BEGIN Material supplied
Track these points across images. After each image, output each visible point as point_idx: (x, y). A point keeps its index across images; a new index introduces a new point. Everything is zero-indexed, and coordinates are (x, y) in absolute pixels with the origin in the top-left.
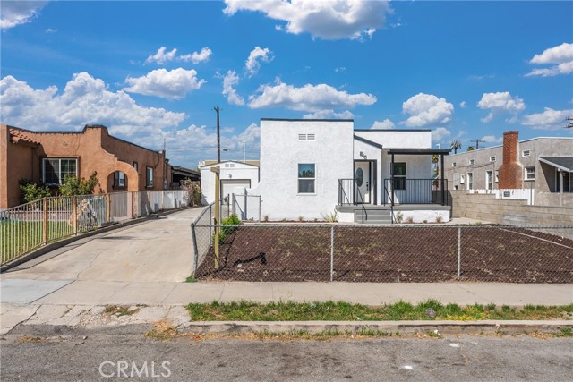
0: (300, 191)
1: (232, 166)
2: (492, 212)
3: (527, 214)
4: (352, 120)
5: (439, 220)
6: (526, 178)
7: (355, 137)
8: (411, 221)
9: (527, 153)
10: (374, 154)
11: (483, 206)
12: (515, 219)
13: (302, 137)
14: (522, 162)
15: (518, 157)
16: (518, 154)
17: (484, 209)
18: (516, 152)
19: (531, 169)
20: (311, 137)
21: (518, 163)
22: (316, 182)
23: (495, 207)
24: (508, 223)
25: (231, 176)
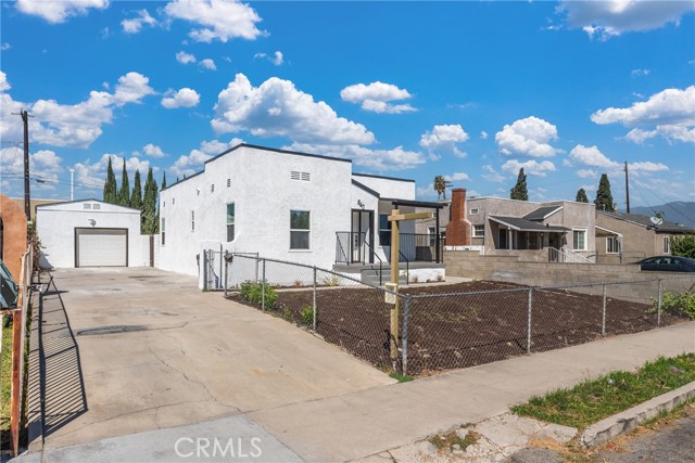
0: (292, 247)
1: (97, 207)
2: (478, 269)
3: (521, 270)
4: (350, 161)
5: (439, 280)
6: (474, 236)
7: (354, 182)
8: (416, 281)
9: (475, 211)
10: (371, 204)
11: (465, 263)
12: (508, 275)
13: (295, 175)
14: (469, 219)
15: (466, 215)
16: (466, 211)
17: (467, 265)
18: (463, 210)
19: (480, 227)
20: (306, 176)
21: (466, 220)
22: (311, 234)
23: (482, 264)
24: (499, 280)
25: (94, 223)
END Material supplied
◆ Task requirements
Reproduce the listing in full, swapping "top-left" for "upper-left" and leaving everything else unchanged. Omit the pictures from your answer.

◆ Completed exercise
Track these points across images. After each image, output each visible point as point_idx: (x, y). A point keeps its index across images; a new index introduces a new point. Everything is zero-indexed, and coordinates are (x, y) in absolute pixels with the origin in the upper-left.
0: (300, 191)
1: (232, 166)
2: (492, 212)
3: (527, 214)
4: (352, 120)
5: (439, 220)
6: (526, 178)
7: (355, 137)
8: (411, 221)
9: (527, 153)
10: (374, 154)
11: (483, 206)
12: (515, 219)
13: (302, 137)
14: (522, 162)
15: (518, 157)
16: (518, 154)
17: (484, 209)
18: (516, 152)
19: (531, 169)
20: (311, 137)
21: (518, 163)
22: (316, 182)
23: (495, 207)
24: (508, 223)
25: (231, 176)
0: (292, 247)
1: (97, 207)
2: (478, 269)
3: (521, 270)
4: (350, 161)
5: (439, 280)
6: (474, 236)
7: (354, 182)
8: (416, 281)
9: (475, 211)
10: (371, 204)
11: (465, 263)
12: (508, 275)
13: (295, 175)
14: (469, 219)
15: (466, 215)
16: (466, 211)
17: (467, 265)
18: (463, 210)
19: (480, 227)
20: (306, 176)
21: (466, 220)
22: (311, 234)
23: (482, 264)
24: (499, 280)
25: (94, 223)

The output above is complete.